The chief judge said the prison further violated the Holt v. Hobbs decision by forcing West to choose between surrendering his religious beliefs in future searches with Mr. Buhle or being punished. Prison regulations requiring two guards for a strip search procedure made Mr. Buhle a participant in the search of West, she said.
“He’s simply asking that the prison system comply with its own regulations that prevent cross-sex strip searches and comply with federal law,” Chief Judge Sykes said.
Mr. Gowen asked the panel to overturn the district court’s ruling and remand the case for further proceedings.
U.S. District Judge Pamela Pepper dismissed the case in March 2020 on the grounds that West’s religious conviction did not outweigh Mr. Buhle’s right to identify as a man and be treated as such in the workplace.
Ira P. Robbins, a prisoners’ rights expert who co-directs the Criminal Justice Practice and Policy Institute at American University, said the appeal will turn on how the 7th Circuit balances different constitutional provisions, as is common for prisoners’ rights cases in federal courts.
“The prisoner typically ends up on the losing side,” Mr. Robbins said.
Sharon Dolovich, director of the UCLA Prison Law & Policy Program and an expert on LGBTQ prison issues, said prisoners’ chances of winning increase in religious freedom cases.
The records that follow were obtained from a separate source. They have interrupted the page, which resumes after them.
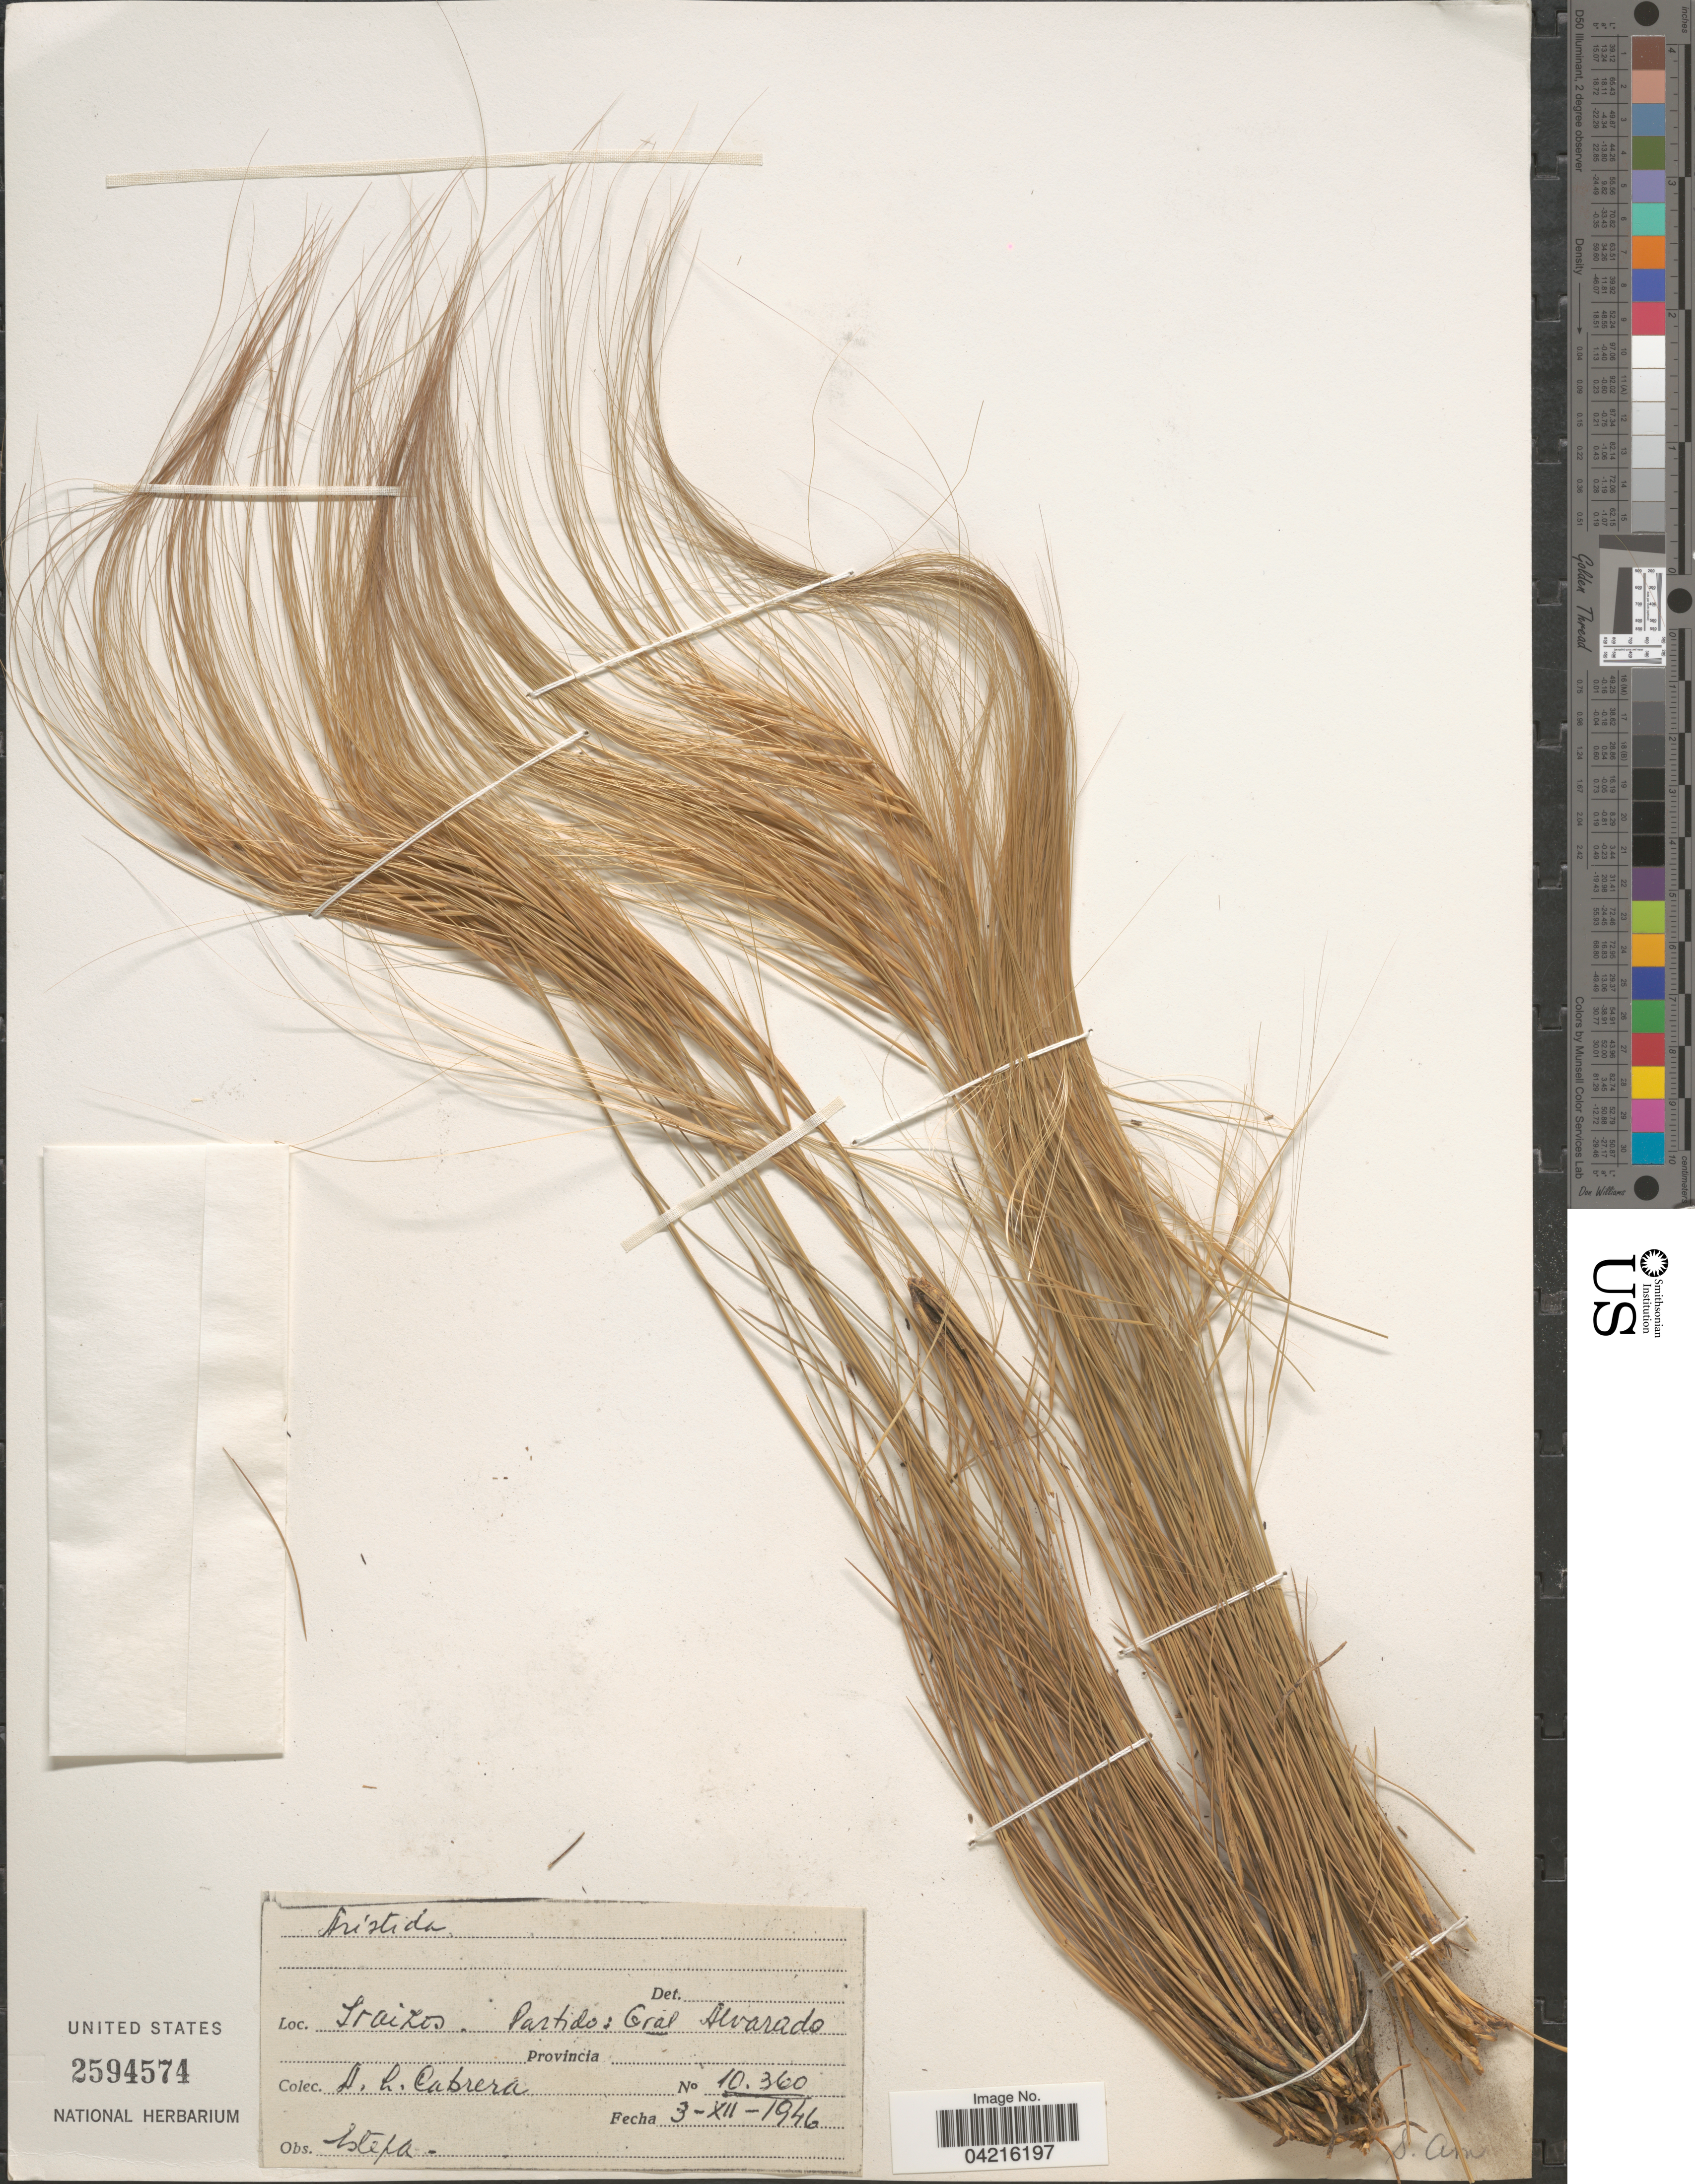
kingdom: Plantae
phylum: Tracheophyta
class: Liliopsida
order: Poales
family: Poaceae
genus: Aristida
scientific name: Aristida sp.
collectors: A. L. Cabrera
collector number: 10.360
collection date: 1946-12-03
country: Argentina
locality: Yraizos. Partido: Gral Alvarado.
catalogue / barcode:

Because West had a good-faith objection to being subjected to “an incredibly traumatic and invasive experience,” his outrage is understandable, she said.
“I think the court should decide in favor of Mr. West,” Ms. Dolovich said. “They have other officers who can conduct and observe the strip search, but they made a choice they didn’t have to make, which says a lot about their attitudes toward incarcerated people.”
In response to a request for comment, a spokeswoman for the LGBTQ advocacy group Human Rights Campaign wrote in an email that “we don’t want to speak to current/ongoing litigation until it’s resolved.” She promised a statement “once the Court comes out with a decision.”
Robert W. Tuttle, a professor of law and religion at George Washington University, said West’s complaint is part “of a much larger subset of cases where discrimination and religious rights collide,” even though the government differs from, for example, a private business that refuses to serve certain people on religious grounds.
“You have the right to be treated with equal respect and the rights, in this case the asserted right, to special solicitude for religious beliefs,” Mr. Tuttle said. “It’s really a story that has much broader resonance than prisons. There’s no obvious solution to this problem.”
West, also known as Muslim Mansa Lutalo Iyapo, is serving a 29-year sentence for a 1994 conviction on charges of armed robbery and possession of a firearm. He is scheduled to be released in June 2024.